WORK REQUEST = Reproduce the data below, switching "Session key" to "Access token" everywhere and leaving all other text unchanged.
########
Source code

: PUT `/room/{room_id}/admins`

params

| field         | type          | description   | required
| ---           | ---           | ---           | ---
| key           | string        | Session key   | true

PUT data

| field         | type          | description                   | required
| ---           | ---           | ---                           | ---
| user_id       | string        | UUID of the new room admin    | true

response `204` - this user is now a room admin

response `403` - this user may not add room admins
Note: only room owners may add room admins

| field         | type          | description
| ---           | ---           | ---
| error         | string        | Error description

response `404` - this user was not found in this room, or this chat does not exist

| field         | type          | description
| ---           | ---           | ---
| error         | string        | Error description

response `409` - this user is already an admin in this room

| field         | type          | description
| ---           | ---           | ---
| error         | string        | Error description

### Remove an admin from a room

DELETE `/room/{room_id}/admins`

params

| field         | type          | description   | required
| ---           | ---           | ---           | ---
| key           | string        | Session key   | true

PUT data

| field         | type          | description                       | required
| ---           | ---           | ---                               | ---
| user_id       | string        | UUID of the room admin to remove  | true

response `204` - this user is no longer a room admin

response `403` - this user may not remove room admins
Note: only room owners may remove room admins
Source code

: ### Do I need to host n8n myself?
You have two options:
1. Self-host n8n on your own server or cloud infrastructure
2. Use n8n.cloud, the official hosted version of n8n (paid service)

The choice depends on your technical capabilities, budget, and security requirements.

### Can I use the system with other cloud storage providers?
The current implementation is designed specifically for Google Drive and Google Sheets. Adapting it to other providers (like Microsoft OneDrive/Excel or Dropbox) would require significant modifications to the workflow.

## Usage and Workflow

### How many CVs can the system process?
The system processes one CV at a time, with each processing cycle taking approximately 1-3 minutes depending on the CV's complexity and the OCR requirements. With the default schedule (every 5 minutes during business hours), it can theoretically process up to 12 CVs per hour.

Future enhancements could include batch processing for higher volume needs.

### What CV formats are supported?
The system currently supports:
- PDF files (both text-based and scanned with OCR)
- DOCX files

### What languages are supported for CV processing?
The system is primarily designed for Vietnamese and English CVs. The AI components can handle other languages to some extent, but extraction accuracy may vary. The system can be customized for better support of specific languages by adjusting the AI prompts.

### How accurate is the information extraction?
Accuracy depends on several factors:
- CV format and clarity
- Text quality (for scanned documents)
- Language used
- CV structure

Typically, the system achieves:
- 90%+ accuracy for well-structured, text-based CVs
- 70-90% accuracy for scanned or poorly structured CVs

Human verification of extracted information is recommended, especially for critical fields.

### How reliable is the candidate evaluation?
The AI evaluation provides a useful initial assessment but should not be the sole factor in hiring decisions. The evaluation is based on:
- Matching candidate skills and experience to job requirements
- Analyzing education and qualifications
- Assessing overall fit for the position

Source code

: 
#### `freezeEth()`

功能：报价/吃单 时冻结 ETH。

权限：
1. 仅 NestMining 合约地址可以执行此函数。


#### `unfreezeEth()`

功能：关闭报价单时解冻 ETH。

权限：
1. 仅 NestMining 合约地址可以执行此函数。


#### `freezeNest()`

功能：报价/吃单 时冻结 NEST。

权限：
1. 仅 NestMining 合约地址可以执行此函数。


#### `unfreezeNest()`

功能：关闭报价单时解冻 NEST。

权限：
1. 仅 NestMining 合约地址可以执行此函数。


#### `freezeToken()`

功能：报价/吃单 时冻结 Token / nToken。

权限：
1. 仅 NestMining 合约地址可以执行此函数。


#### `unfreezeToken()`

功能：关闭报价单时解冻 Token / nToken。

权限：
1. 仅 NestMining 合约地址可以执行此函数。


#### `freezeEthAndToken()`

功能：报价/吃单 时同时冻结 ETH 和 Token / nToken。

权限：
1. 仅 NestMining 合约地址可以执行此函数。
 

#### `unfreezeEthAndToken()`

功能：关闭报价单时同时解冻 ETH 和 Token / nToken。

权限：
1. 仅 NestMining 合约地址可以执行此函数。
########
SOLUTION =
Source code

: PUT `/room/{room_id}/admins`

params

| field         | type          | description   | required
| ---           | ---           | ---           | ---
| key           | string        | Access token   | true

PUT data

| field         | type          | description                   | required
| ---           | ---           | ---                           | ---
| user_id       | string        | UUID of the new room admin    | true

response `204` - this user is now a room admin

response `403` - this user may not add room admins
Note: only room owners may add room admins

| field         | type          | description
| ---           | ---           | ---
| error         | string        | Error description

response `404` - this user was not found in this room, or this chat does not exist

| field         | type          | description
| ---           | ---           | ---
| error         | string        | Error description

response `409` - this user is already an admin in this room

| field         | type          | description
| ---           | ---           | ---
| error         | string        | Error description

### Remove an admin from a room

DELETE `/room/{room_id}/admins`

params

| field         | type          | description   | required
| ---           | ---           | ---           | ---
| key           | string        | Access token   | true

PUT data

| field         | type          | description                       | required
| ---           | ---           | ---                               | ---
| user_id       | string        | UUID of the room admin to remove  | true

response `204` - this user is no longer a room admin

response `403` - this user may not remove room admins
Note: only room owners may remove room admins
Source code

: ### Do I need to host n8n myself?
You have two options:
1. Self-host n8n on your own server or cloud infrastructure
2. Use n8n.cloud, the official hosted version of n8n (paid service)

The choice depends on your technical capabilities, budget, and security requirements.

### Can I use the system with other cloud storage providers?
The current implementation is designed specifically for Google Drive and Google Sheets. Adapting it to other providers (like Microsoft OneDrive/Excel or Dropbox) would require significant modifications to the workflow.

## Usage and Workflow

### How many CVs can the system process?
The system processes one CV at a time, with each processing cycle taking approximately 1-3 minutes depending on the CV's complexity and the OCR requirements. With the default schedule (every 5 minutes during business hours), it can theoretically process up to 12 CVs per hour.

Future enhancements could include batch processing for higher volume needs.

### What CV formats are supported?
The system currently supports:
- PDF files (both text-based and scanned with OCR)
- DOCX files

### What languages are supported for CV processing?
The system is primarily designed for Vietnamese and English CVs. The AI components can handle other languages to some extent, but extraction accuracy may vary. The system can be customized for better support of specific languages by adjusting the AI prompts.

### How accurate is the information extraction?
Accuracy depends on several factors:
- CV format and clarity
- Text quality (for scanned documents)
- Language used
- CV structure

Typically, the system achieves:
- 90%+ accuracy for well-structured, text-based CVs
- 70-90% accuracy for scanned or poorly structured CVs

Human verification of extracted information is recommended, especially for critical fields.

### How reliable is the candidate evaluation?
The AI evaluation provides a useful initial assessment but should not be the sole factor in hiring decisions. The evaluation is based on:
- Matching candidate skills and experience to job requirements
- Analyzing education and qualifications
- Assessing overall fit for the position

Source code

: 
#### `freezeEth()`

功能：报价/吃单 时冻结 ETH。

权限：
1. 仅 NestMining 合约地址可以执行此函数。


#### `unfreezeEth()`

功能：关闭报价单时解冻 ETH。

权限：
1. 仅 NestMining 合约地址可以执行此函数。


#### `freezeNest()`

功能：报价/吃单 时冻结 NEST。

权限：
1. 仅 NestMining 合约地址可以执行此函数。


#### `unfreezeNest()`

功能：关闭报价单时解冻 NEST。

权限：
1. 仅 NestMining 合约地址可以执行此函数。


#### `freezeToken()`

功能：报价/吃单 时冻结 Token / nToken。

权限：
1. 仅 NestMining 合约地址可以执行此函数。


#### `unfreezeToken()`

功能：关闭报价单时解冻 Token / nToken。

权限：
1. 仅 NestMining 合约地址可以执行此函数。


#### `freezeEthAndToken()`

功能：报价/吃单 时同时冻结 ETH 和 Token / nToken。

权限：
1. 仅 NestMining 合约地址可以执行此函数。
 

#### `unfreezeEthAndToken()`

功能：关闭报价单时同时解冻 ETH 和 Token / nToken。

权限：
1. 仅 NestMining 合约地址可以执行此函数。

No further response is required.